Work instructions: Please take the lines from the one holding "第531集：大嗓门的乡村歌唱家丨公鸡报晓的原" through the one holding "国庆假期来成都音乐大道 打卡歌唱祖国国庆音" in the data below and copy them exactly.

Segment Start: Input

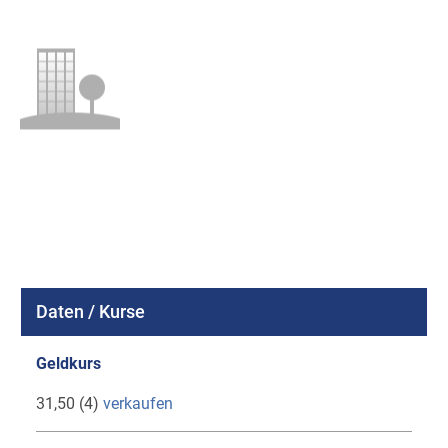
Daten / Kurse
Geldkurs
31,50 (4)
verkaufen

Segment End: Input
Segment Start: Input

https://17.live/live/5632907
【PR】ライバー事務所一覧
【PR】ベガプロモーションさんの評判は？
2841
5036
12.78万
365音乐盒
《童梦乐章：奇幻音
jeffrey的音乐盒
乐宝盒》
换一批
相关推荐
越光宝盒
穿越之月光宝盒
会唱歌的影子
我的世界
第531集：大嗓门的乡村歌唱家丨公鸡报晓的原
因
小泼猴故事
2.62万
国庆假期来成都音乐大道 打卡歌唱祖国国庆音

Segment End: Input

Your response:
第531集：大嗓门的乡村歌唱家丨公鸡报晓的原
因
小泼猴故事
2.62万
国庆假期来成都音乐大道 打卡歌唱祖国国庆音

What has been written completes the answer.